Collected data

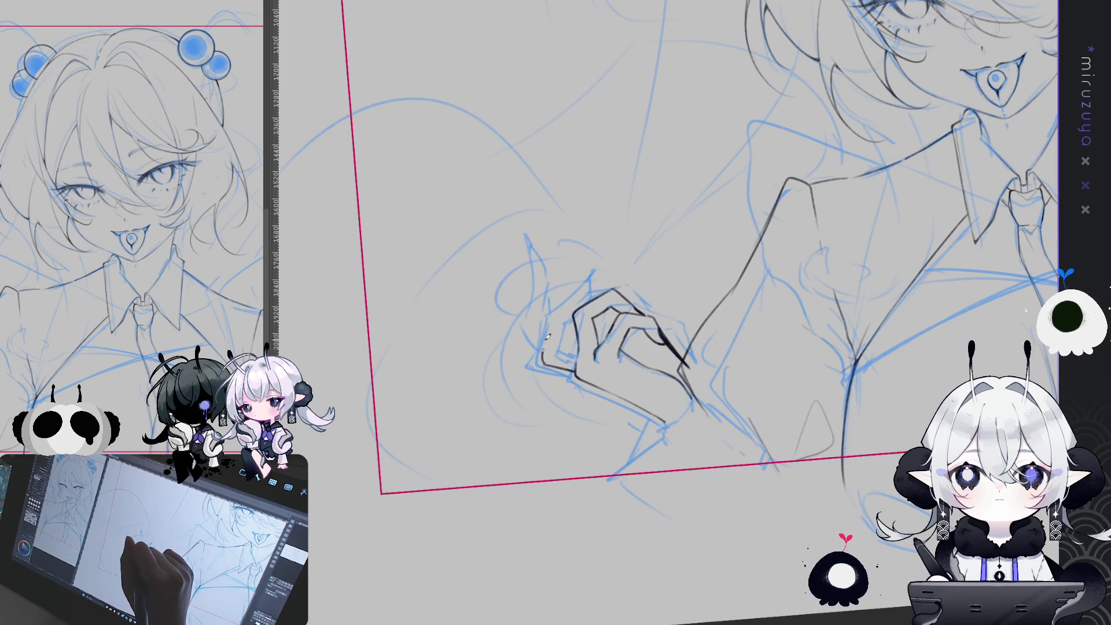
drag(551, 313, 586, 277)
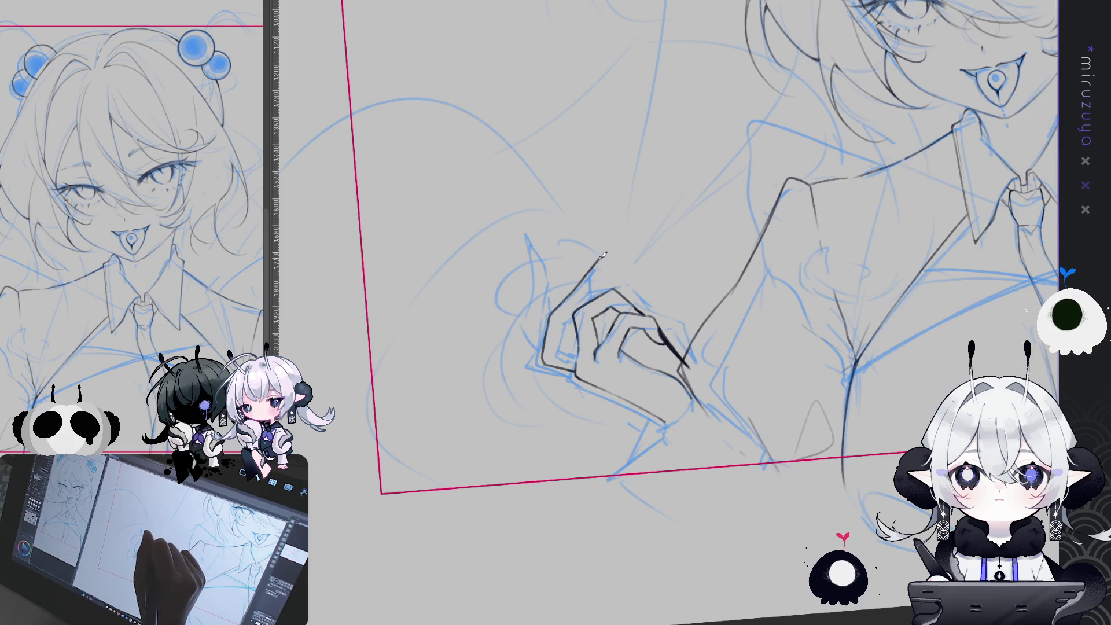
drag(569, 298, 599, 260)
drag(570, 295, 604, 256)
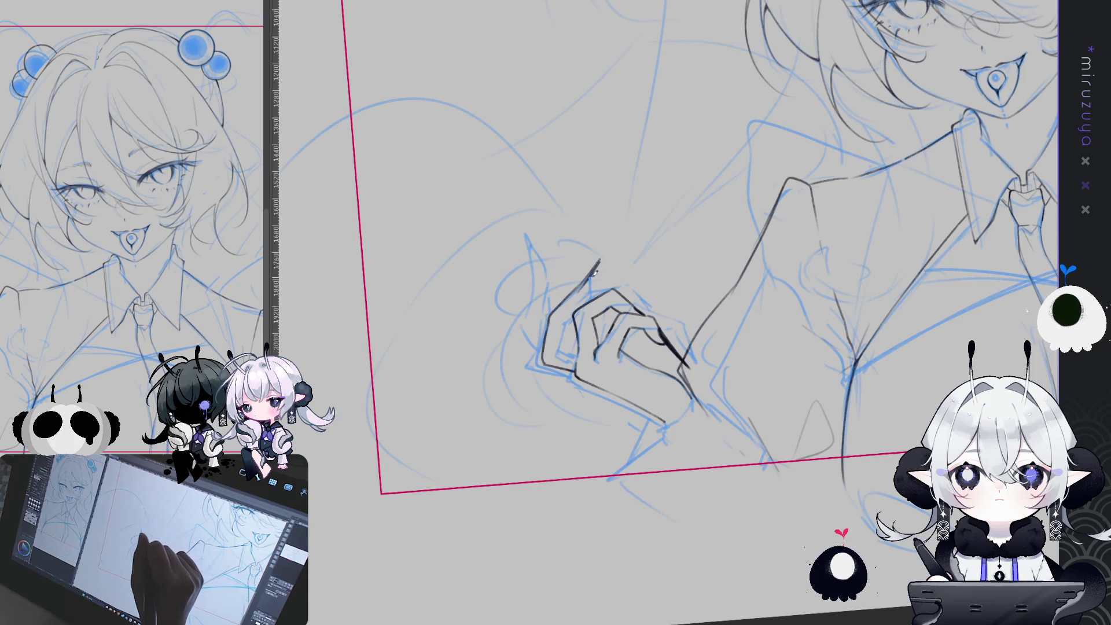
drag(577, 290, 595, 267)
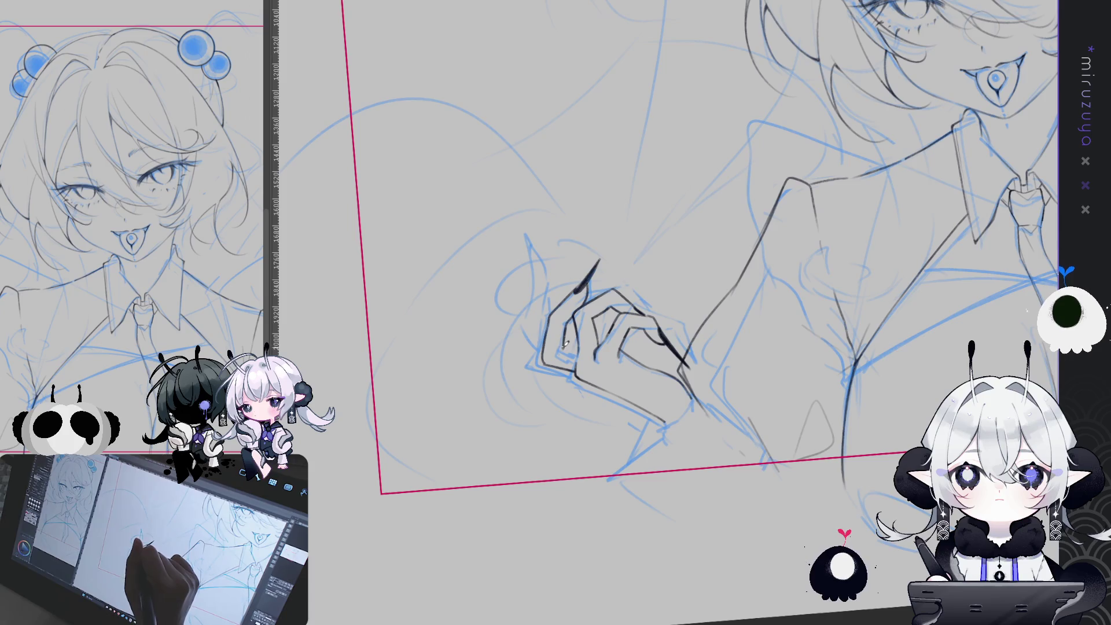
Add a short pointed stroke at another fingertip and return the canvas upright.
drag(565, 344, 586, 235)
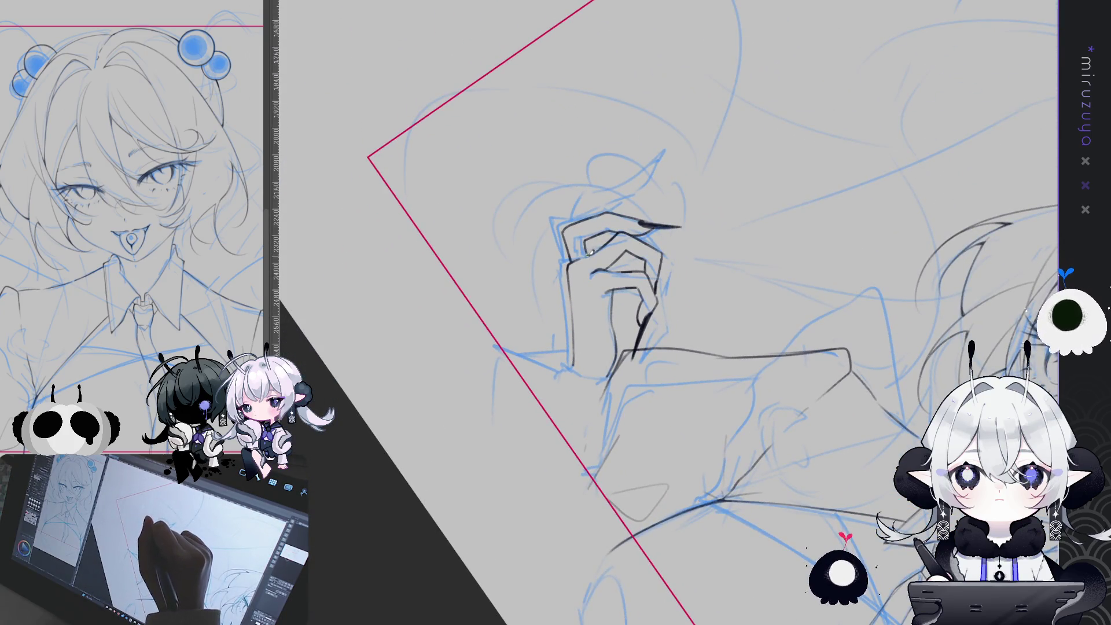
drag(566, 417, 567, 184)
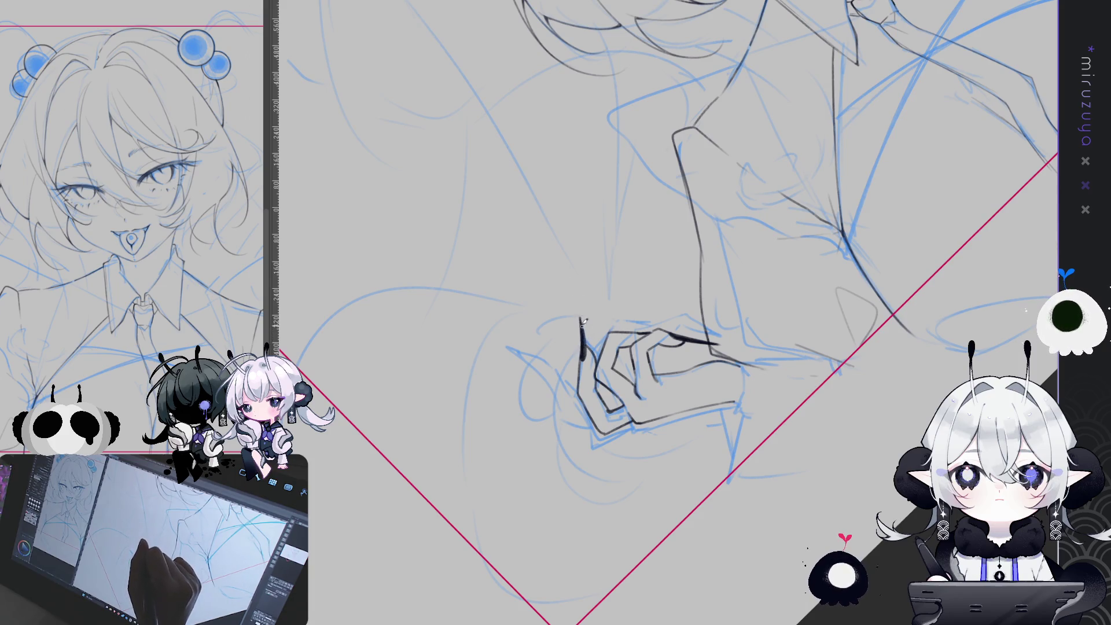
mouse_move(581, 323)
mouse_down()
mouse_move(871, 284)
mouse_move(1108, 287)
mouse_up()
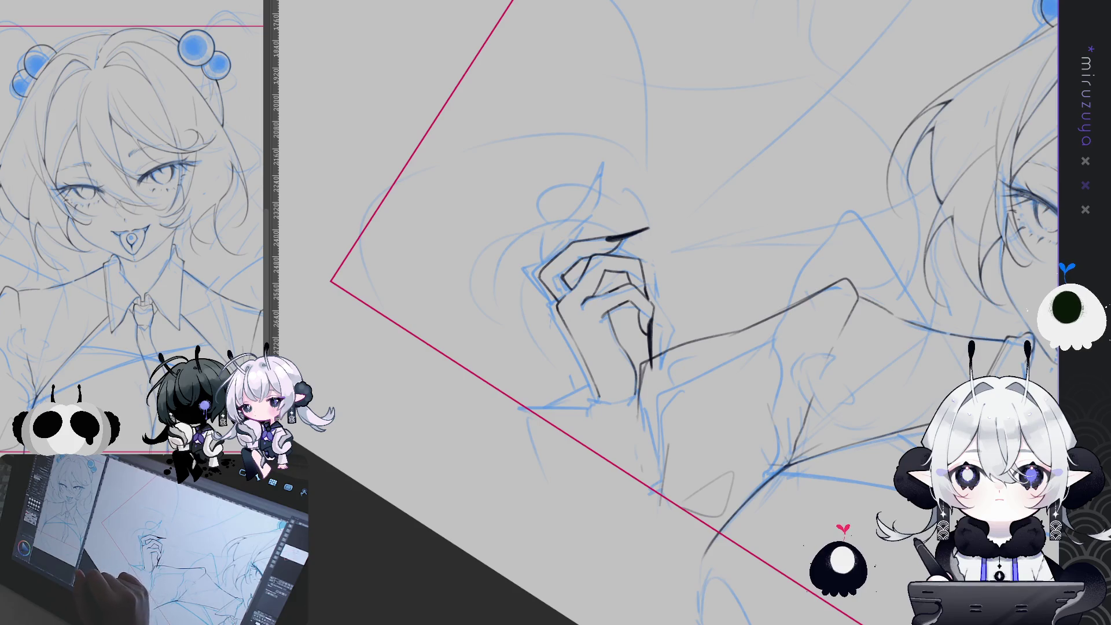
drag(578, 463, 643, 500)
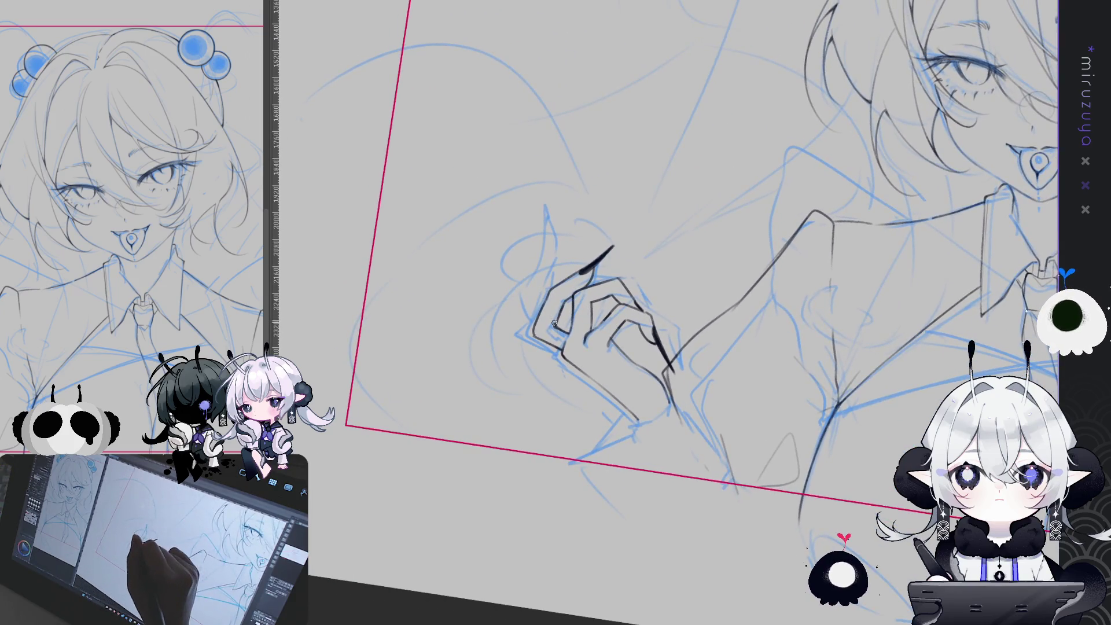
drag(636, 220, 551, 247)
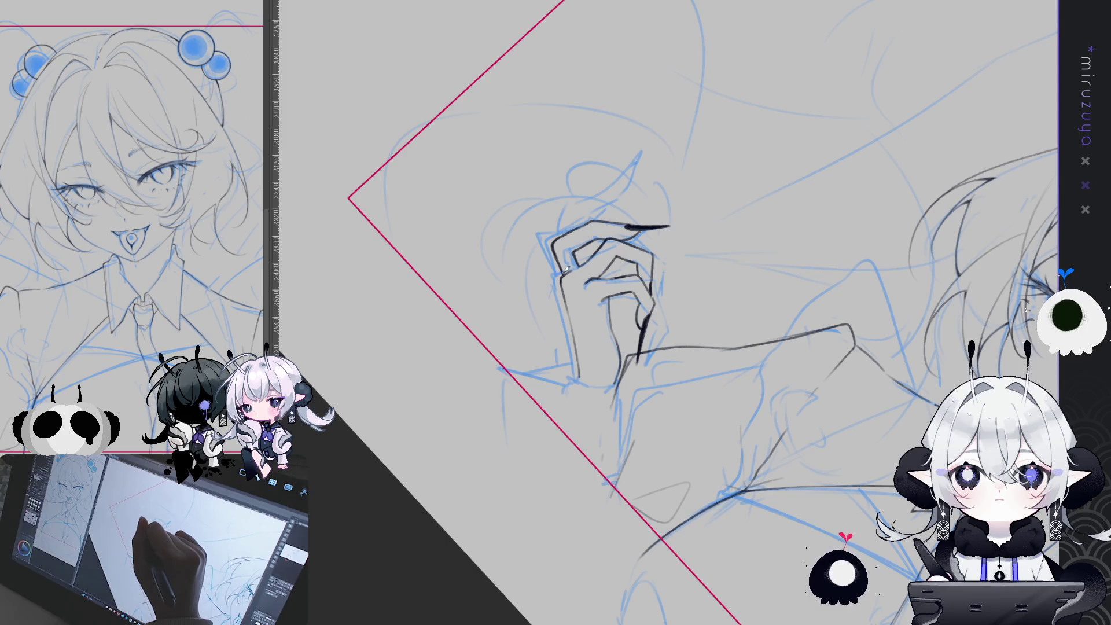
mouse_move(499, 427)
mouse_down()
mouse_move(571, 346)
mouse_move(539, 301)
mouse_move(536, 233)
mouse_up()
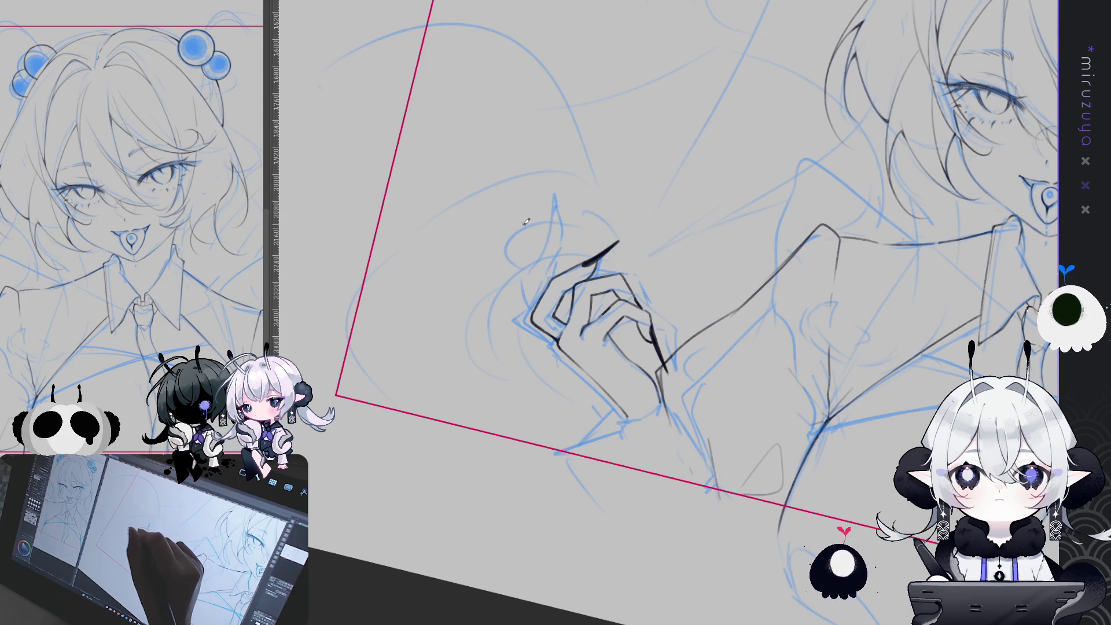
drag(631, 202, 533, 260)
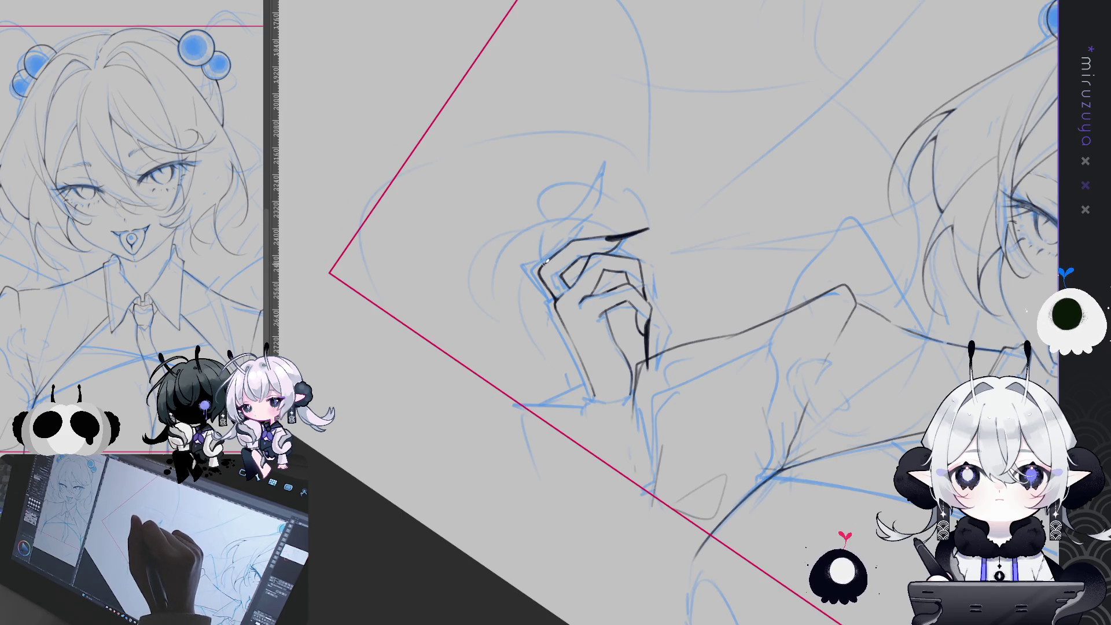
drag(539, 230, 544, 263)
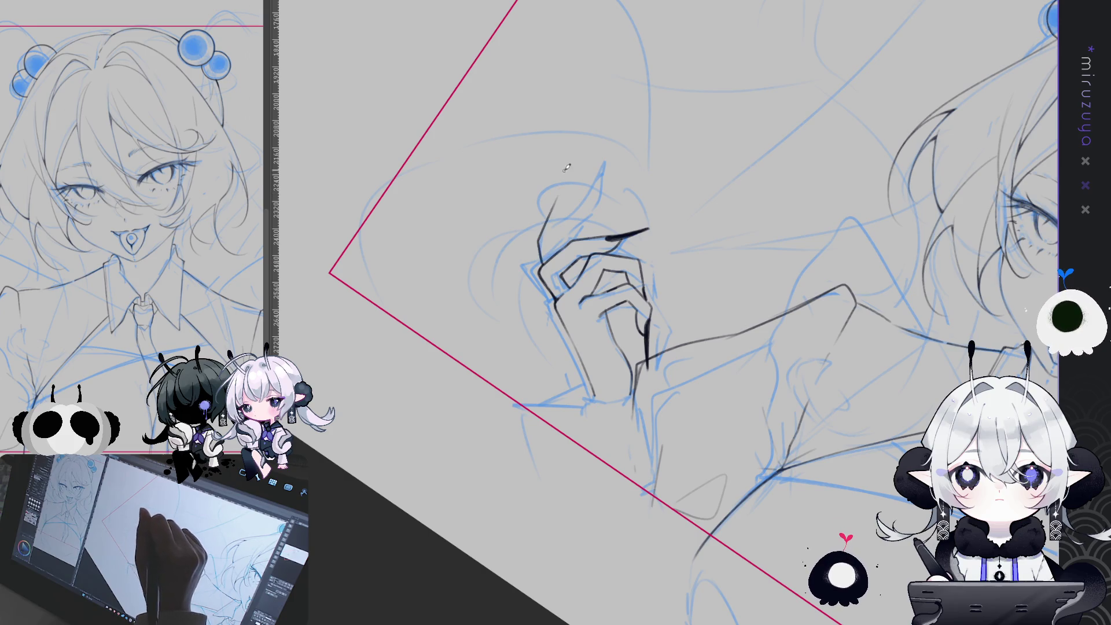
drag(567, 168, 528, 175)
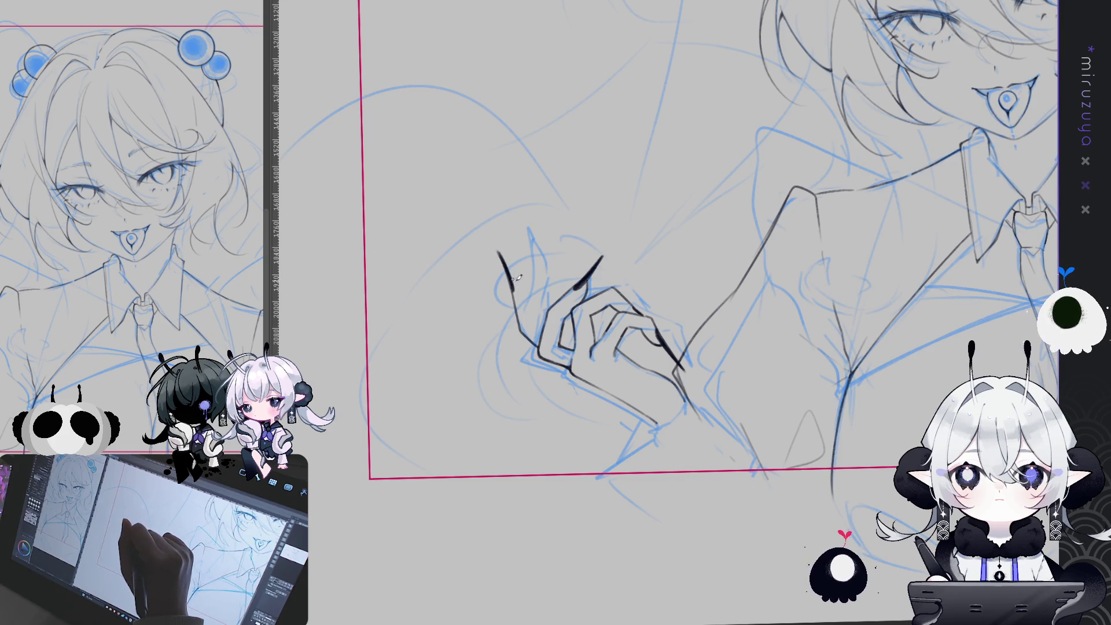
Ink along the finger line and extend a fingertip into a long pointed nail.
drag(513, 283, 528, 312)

**Exercise aim**
Using the records above, report how many lines include "drag", with no words around the number.

**Exercise response**
12